*** Records shown ***

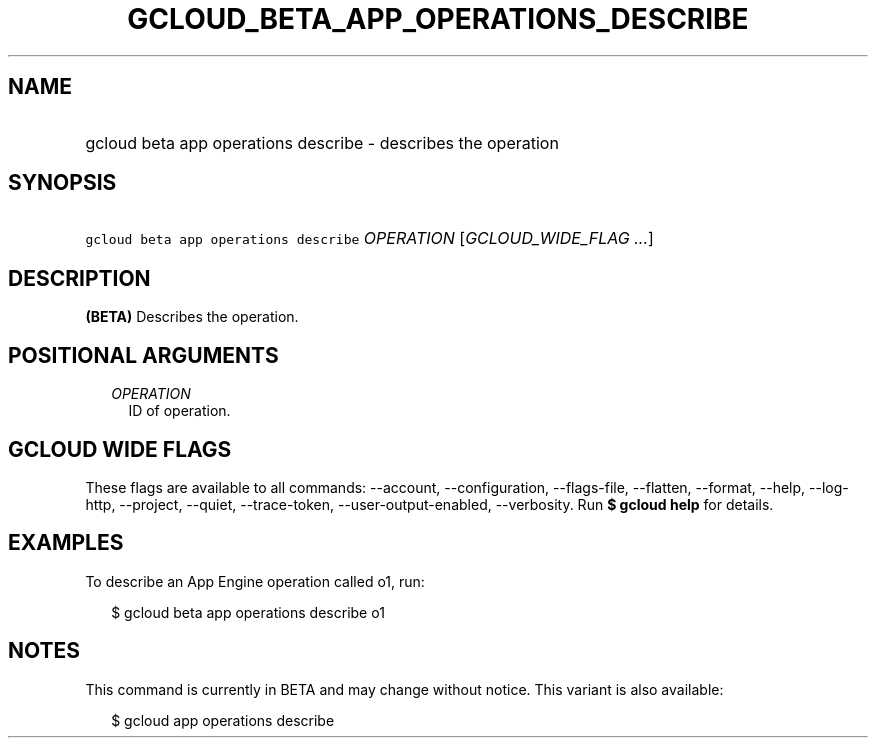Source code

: 
.TH "GCLOUD_BETA_APP_OPERATIONS_DESCRIBE" 1



.SH "NAME"
.HP
gcloud beta app operations describe \- describes the operation



.SH "SYNOPSIS"
.HP
\f5gcloud beta app operations describe\fR \fIOPERATION\fR [\fIGCLOUD_WIDE_FLAG\ ...\fR]



.SH "DESCRIPTION"

\fB(BETA)\fR Describes the operation.



.SH "POSITIONAL ARGUMENTS"

.RS 2m
.TP 2m
\fIOPERATION\fR
ID of operation.


.RE
.sp

.SH "GCLOUD WIDE FLAGS"

These flags are available to all commands: \-\-account, \-\-configuration,
\-\-flags\-file, \-\-flatten, \-\-format, \-\-help, \-\-log\-http, \-\-project,
\-\-quiet, \-\-trace\-token, \-\-user\-output\-enabled, \-\-verbosity. Run \fB$
gcloud help\fR for details.



.SH "EXAMPLES"

To describe an App Engine operation called o1, run:

.RS 2m
$ gcloud beta app operations describe o1
.RE



.SH "NOTES"

This command is currently in BETA and may change without notice. This variant is
also available:

.RS 2m
$ gcloud app operations describe
.RE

***

Determine how many lines in the entries above hold the string "available", then report that number and nothing further.

2